Dans ce contexte, il y a peu de chances pour que l'Ukraine rejoigne l'OTAN sur le court terme, mais certains analystes estiment que si l'Ukraine cherche autant à rejoindre l'alliance sans prendre en compte les intérêts de la Russie, les liens entre Moscou et Kiev pourraient en pâtir, ce qui n'aidera pas à régler le conflit dans l'est de l'Ukraine.

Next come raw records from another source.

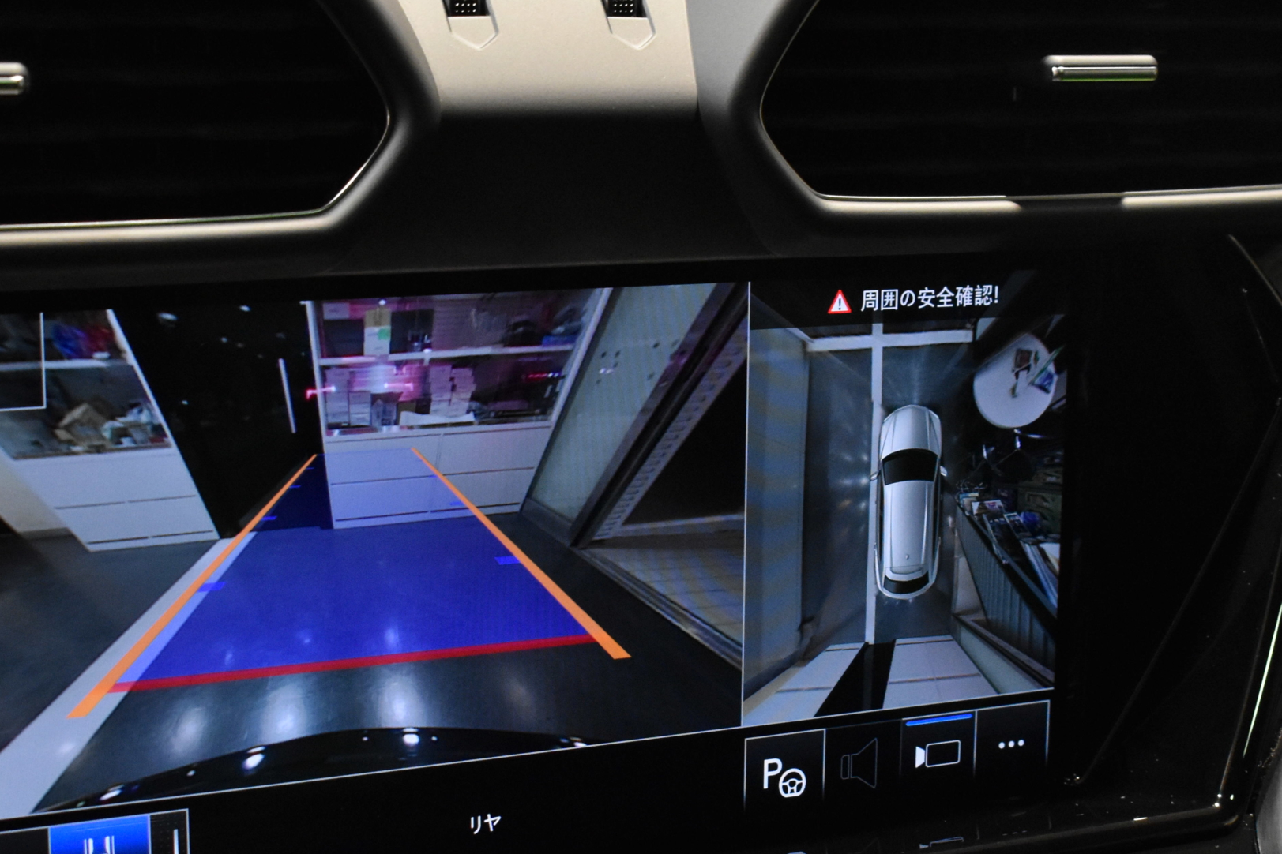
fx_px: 2528
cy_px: 565
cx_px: 559
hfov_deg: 28.4
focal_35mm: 71
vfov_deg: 19.1
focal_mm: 30
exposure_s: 1/50
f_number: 8
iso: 3600
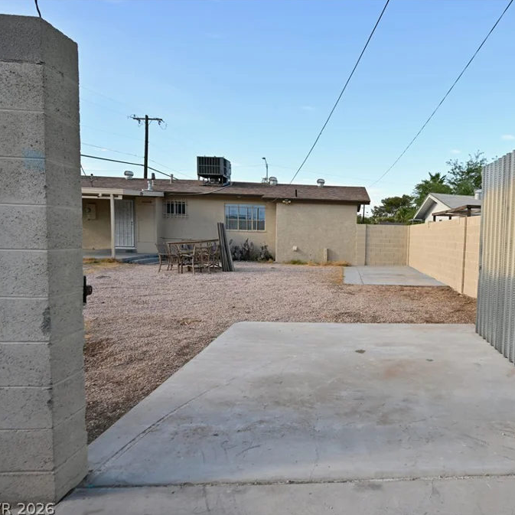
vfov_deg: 68.1
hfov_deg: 65.0
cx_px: 370
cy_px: 259
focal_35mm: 23
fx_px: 381
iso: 100
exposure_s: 1/60
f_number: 9
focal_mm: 17.5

Le vice-ministre russe des Affaires étrangères, Grigory Karasin, a averti que la décision de l'Ukraine de renoncer à sa neutralité constituait une grosse erreur politique qui pourrait avoir des conséquences désastreuses sur un éventuel règlement pacifique de la crise en Ukraine.
"La priorité pour l'Ukraine est la stabilité, surtout dans l'est du pays, et la restauration de la souveraineté du pays. C'est seulement lorsque ces objectifs seront atteints que nous pourrons nous engager sur la voie d'un approfondissement des liens avec l'OTAN", estime pour sa part Sergueï Solodky, analyste à l'Institut pour la politique globale.
Le sentiment partagé par nombre d'analystes est que la décision de l'Ukraine de renoncer à sa neutralité est une manoeuvre politique destinée à courtiser l'OTAN et à menacer la Russie.